Frente a semejante fotografía yo sólo soy capaz de sentir sobrecogimiento y fascinación. Damos demasiada importancia a nuestros pequeños “universos”, aquellos en los que habitualmente nos movemos, sin ser conscientes de lo minúsculos y frágiles que somos en comparación con esta inmensidad.
 
Este asombro es una de las expresiones de lo espiritual en el hombre. De hecho podría considerarse como la base de la experiencia espiritual. El animal observa, mira, pero no se admira de la realidad. Esto es lo que nos caracteriza como verdaderamente humanos. Según Francesc Torralba (F. Torralba, Inteligencia Espiritual, Plataforma Editorial, Barcelona, 2010), sin esta capacidad de maravillarse, de admirarse ante la realidad, el hombre nunca hubiera filosofado, ya que todo le parecería obvio y evidente.
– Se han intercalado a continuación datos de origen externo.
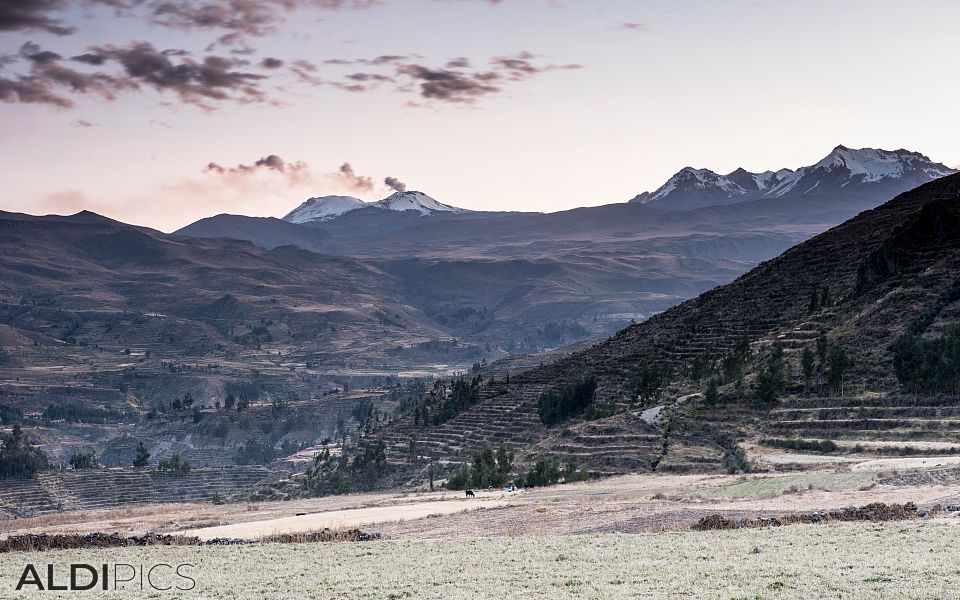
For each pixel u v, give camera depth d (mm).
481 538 78062
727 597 49812
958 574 52500
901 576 52656
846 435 156875
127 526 113188
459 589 55500
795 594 49906
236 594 57906
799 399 179750
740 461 154875
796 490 102812
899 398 164000
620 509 94812
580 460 179000
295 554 73500
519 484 164875
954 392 160500
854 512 76375
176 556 75000
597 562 61688
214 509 142000
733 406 188500
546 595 52656
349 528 91500
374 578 60656
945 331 181500
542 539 74188
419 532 87000
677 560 60844
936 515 73750
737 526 75188
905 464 119688
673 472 159500
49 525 124250
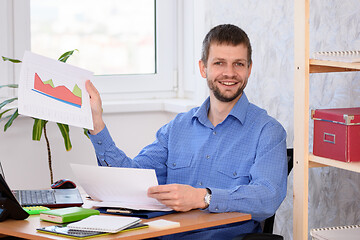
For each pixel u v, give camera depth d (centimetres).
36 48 341
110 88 359
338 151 187
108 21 359
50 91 194
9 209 178
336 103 238
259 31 280
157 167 233
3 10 325
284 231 272
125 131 347
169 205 185
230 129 218
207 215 185
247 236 179
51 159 326
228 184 214
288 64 262
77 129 329
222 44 213
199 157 220
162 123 356
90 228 163
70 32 350
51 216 177
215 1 312
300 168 201
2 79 327
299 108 200
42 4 341
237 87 215
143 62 370
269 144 209
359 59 178
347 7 228
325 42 241
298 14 197
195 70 343
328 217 245
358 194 228
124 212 187
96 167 192
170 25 368
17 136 318
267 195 196
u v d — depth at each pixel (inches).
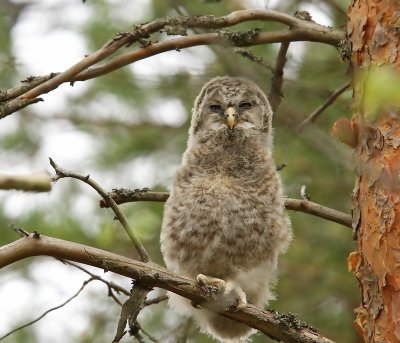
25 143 567.2
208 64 539.2
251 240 366.6
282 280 546.3
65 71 342.6
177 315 502.6
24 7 525.3
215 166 385.4
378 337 294.4
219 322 374.6
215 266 367.2
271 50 524.1
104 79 550.3
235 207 368.2
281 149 506.3
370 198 301.3
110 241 470.6
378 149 300.8
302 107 476.1
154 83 540.4
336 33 350.0
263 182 376.5
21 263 521.3
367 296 300.5
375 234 298.4
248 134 419.2
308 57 523.2
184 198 371.9
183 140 550.9
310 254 551.8
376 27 311.3
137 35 349.1
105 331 504.1
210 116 429.4
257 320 298.0
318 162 518.3
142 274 286.4
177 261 371.9
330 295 541.6
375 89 246.2
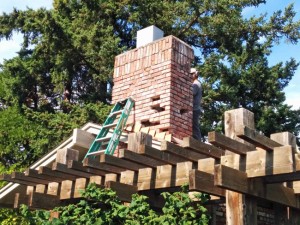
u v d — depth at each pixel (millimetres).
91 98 20844
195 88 8703
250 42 21828
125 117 7637
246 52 21125
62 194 6863
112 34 20328
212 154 5121
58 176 6598
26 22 19031
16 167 17469
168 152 5180
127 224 5641
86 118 18469
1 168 16281
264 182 4930
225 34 21688
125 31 21562
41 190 7203
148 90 8461
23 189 8508
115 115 8031
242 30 21812
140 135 5609
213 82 20266
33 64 20406
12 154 19797
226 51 21547
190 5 21000
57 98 21469
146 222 5535
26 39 20156
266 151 4652
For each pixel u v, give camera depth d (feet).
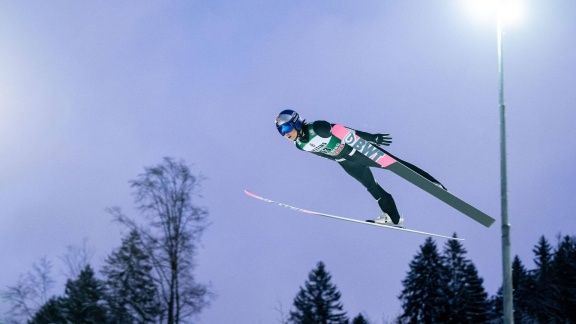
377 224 31.09
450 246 153.48
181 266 90.22
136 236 90.43
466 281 151.23
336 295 149.79
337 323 147.64
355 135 27.94
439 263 148.25
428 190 30.37
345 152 28.99
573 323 147.43
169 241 91.04
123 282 88.58
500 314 158.51
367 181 30.37
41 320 86.07
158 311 88.17
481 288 151.43
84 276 89.20
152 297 89.04
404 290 149.79
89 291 88.07
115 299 88.17
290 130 28.12
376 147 28.53
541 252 161.38
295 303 150.00
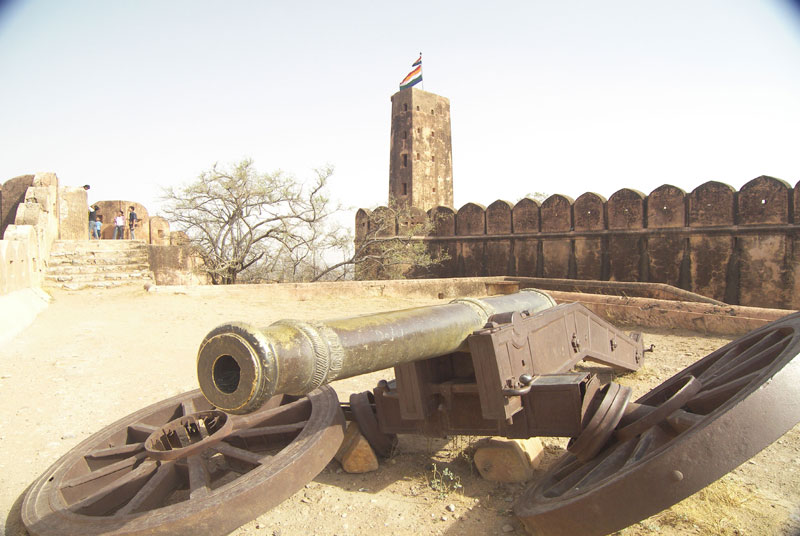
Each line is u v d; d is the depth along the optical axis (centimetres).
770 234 1552
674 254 1741
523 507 301
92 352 744
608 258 1883
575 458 354
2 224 1764
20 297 979
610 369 674
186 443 382
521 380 341
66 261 1375
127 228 2047
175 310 1077
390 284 1418
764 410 238
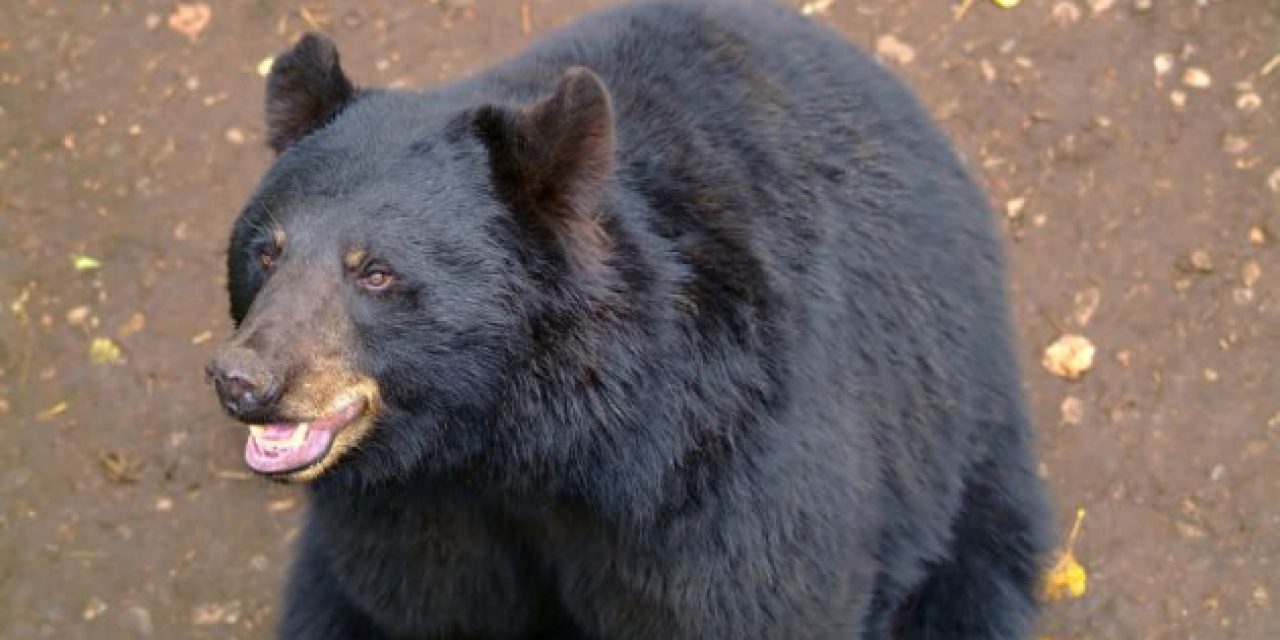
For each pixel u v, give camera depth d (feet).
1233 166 41.96
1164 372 39.52
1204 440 38.55
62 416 40.68
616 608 29.01
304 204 25.29
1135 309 40.42
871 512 29.50
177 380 41.19
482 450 26.50
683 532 27.14
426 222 24.86
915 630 35.17
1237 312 40.04
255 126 45.03
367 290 24.80
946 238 31.96
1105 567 37.24
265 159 44.55
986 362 33.27
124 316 42.16
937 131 33.58
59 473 39.78
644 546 27.48
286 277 24.67
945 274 31.76
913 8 45.11
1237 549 37.06
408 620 30.50
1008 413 34.24
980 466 34.04
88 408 40.81
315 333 24.38
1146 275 40.78
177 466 39.93
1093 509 38.09
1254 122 42.47
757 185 27.91
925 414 31.32
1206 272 40.57
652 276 25.55
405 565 29.32
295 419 24.30
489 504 27.99
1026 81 43.70
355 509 28.35
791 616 28.45
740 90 29.01
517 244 25.12
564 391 25.66
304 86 26.63
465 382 25.43
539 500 27.32
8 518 39.09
Esta misma fascinación es igualmente la madre de las ciencias naturales, ya que la admiración frente a los procesos de la naturaleza es lo que genera el deseo de explicarlos, de dar razón de ellos. Este deseo está en la raíz del desarrollo científico. De esta admiración surge también la sorpresa de vivir, ya que el ser humano toma conciencia de que existe pudiendo no existir, de que es un ser contingente. El hombre reconoce de esta forma su carácter efímero, relativo e insignificante, percibiéndose como una minúscula (casi ridícula) partícula del Todo.
 
Yo no sé usted, pero después de contemplar esta fotografía, me quedo con el último significado del “temor de Dios”: ese asombro, esa fascinación, ese sobrecogimiento frente a lo que es inmensamente mayor, frente a lo totalmente Otro, frente al misterio “tremendum et fascinans” del que hablaba Rudolf Otto. Y cualquier palabra que proceda de los labios del ser humano para describirlo siempre se quedará demasiado corta.